– A personal perspective. Ralph Casciato, NCBTMB, LMT, Medical Massage
In spring 2005, after working for the same company for 23 years, I quit my job as project manager, and took the summer off to decide what I wanted to do with the rest of my life. I was 51, too young to retire, and I didn’t want the last 20 years of my work life to be spent dreading coming to work. I figured I would give massage school a shot. I enrolled in Lourdes Institute of Wholistic Studies in September, 2005.
Within the first week or two of massage classes, I was hooked. This was what I wanted to do. The bodywork itself was fascinating, the quality of instruction was top-notch, and it was much more thorough and structured than I expected it to be – the anatomy and physiology, the kinesiology, pathology – it was all college level instruction – and the bodywork was pure heaven. The idea that I could help someone feel better, and fully enjoy the process, was powerful.
Following graduation, I was hired at Lourdes as an teaching assistant / intern and massage therapist, but there wasn’t a core instructor position available. Since I wanted to teach massage, I applied to other massage schools and landed an instructor position at a prominent massage school. I taught there for a year and moved on to another massage therapy school.
While teaching at these 2 schools was valuable experience, it gave me a greater appreciation for the instruction I received at Lourdes. There was no comparison!

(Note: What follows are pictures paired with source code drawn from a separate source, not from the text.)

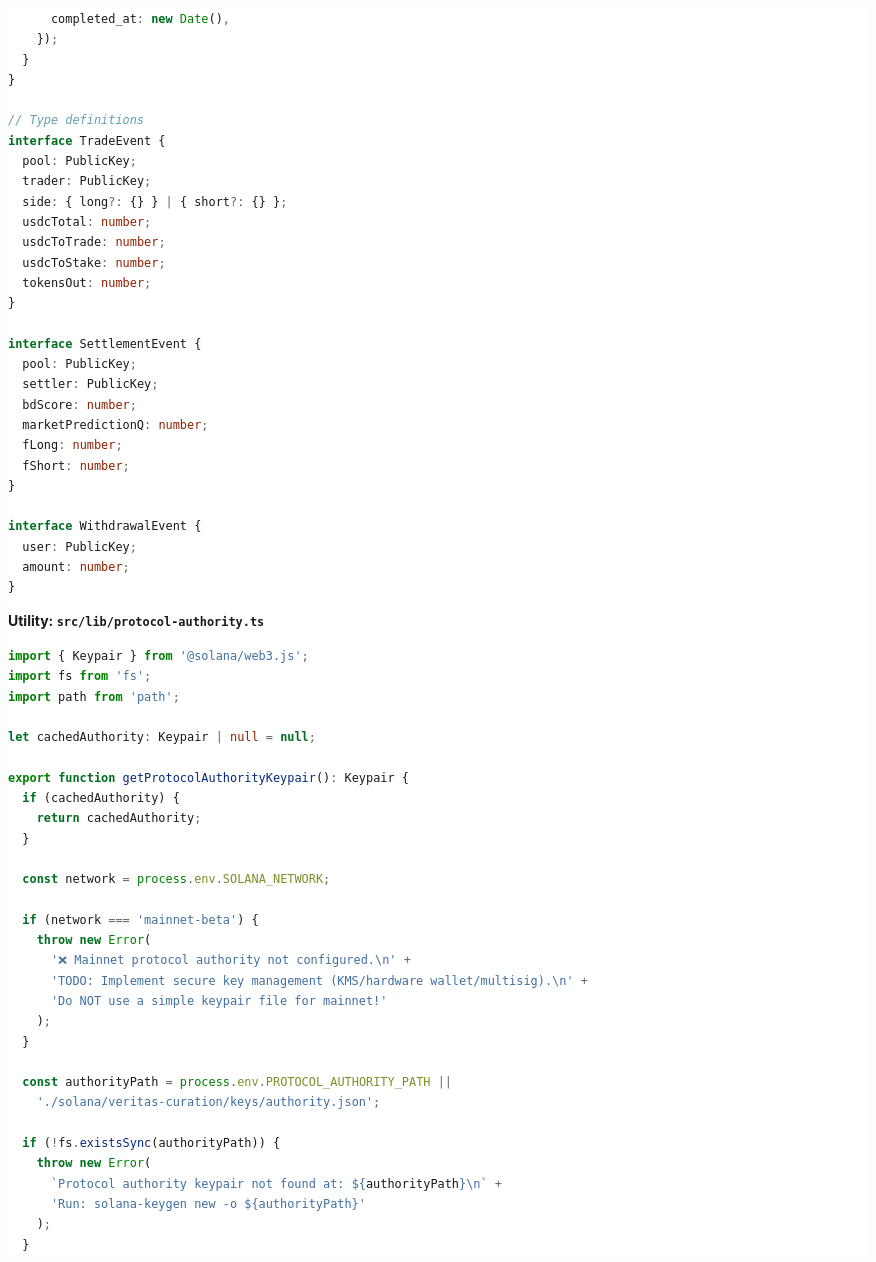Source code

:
 ```typescript
      completed_at: new Date(),
    });
  }
}

// Type definitions
interface TradeEvent {
  pool: PublicKey;
  trader: PublicKey;
  side: { long?: {} } | { short?: {} };
  usdcTotal: number;
  usdcToTrade: number;
  usdcToStake: number;
  tokensOut: number;
}

interface SettlementEvent {
  pool: PublicKey;
  settler: PublicKey;
  bdScore: number;
  marketPredictionQ: number;
  fLong: number;
  fShort: number;
}

interface WithdrawalEvent {
  user: PublicKey;
  amount: number;
}
```

**Utility: `src/lib/protocol-authority.ts`**

```typescript
import { Keypair } from '@solana/web3.js';
import fs from 'fs';
import path from 'path';

let cachedAuthority: Keypair | null = null;

export function getProtocolAuthorityKeypair(): Keypair {
  if (cachedAuthority) {
    return cachedAuthority;
  }

  const network = process.env.SOLANA_NETWORK;

  if (network === 'mainnet-beta') {
    throw new Error(
      '❌ Mainnet protocol authority not configured.\n' +
      'TODO: Implement secure key management (KMS/hardware wallet/multisig).\n' +
      'Do NOT use a simple keypair file for mainnet!'
    );
  }

  const authorityPath = process.env.PROTOCOL_AUTHORITY_PATH ||
    './solana/veritas-curation/keys/authority.json';

  if (!fs.existsSync(authorityPath)) {
    throw new Error(
      `Protocol authority keypair not found at: ${authorityPath}\n` +
      'Run: solana-keygen new -o ${authorityPath}'
    );
  }
```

In both of those schools, new students were admitted every month or 6 weeks. They would receive a 2 week intro crash course, then enter the main class. Whatever “module” the class was being taught would be the students next module. In other words, the sequence of classes you took was totally dependent on when you came in to the school. There was no logic to it from the standpoint of building skills. It was simply easier for the school logistically. If you as a new student entered the main class in June, and anatomy and physiology had been taught the month before you enrolled, you wouldn’t take anatomy and physiology until the very end of your training. It didn’t matter that knowledge of anatomy and physiology is crucial for much of the massage program! It’s like learning calculus before taking basic math.
So when I was teaching deep tissue, I had to deal with having some students who already had anatomy – and some who didn’t. There was not a common knowledge base. The reason it was set up this way was revenue – they could have new enrollees every 6 weeks. When I asked about this, I was told that the new students “benefited” from being in class with the senior students, and the senior students “benefited” by helping the newer students. Nice way to spin it, I suppose, but I don’t buy it.
In addition, at the 2 other schools, the main instructor taught all the modules. I taught anatomy, bodywork, deep tissue, eastern modalities, medical terminology, pathology, business. Of all the classes I took in massage school the one I liked least was business. It’s not my strong point. Yet I was teaching it. At Lourdes, I had different instructors teaching topics they were particularly strong in. At Lourdes, I took those classes in a logical sequence – some classes are per-requisites for others.
While teaching at these 2 schools absolutely benefited me as I had to “up my game” in subjects I wasn’t particularly strong in, it wasn’t fair to the students to be taught something I had myself crammed for the night before! At Lourdes I knew the instructors were completely solid in the subjects they taught.
Finally, since the institute is physically located within the Our Lady of Lourdes Medical Center, the students have the incredible opportunity to complete 25% of their clinic hours doing patient massage on the hospital floors. What other massage school offers that? As one of the instructors who supervises this stage of their clinic I can tell you that for most of the students this is a high-point of their training. It’s life changing for many to minister to people who are weak, vulnerable scared and in pain, and to see first hand how much therapeutic touch can help.
What sets LIWS apart is that it gets so many things right, because it is run by bodyworkers who understand the how to put together a solid curriculum. The dean of the institute is a bodyworker. The coordinator is a bodyworker. The clinic coordinator is a bodyworker. All the instructors have practices, and are passionate about their craft!
Finally, none of this would work as well as it does were it not for the quality of the students we have here at Lourdes. Dedicated, passionate, caring, committed. I’m very blessed to be able to teach at LIWS!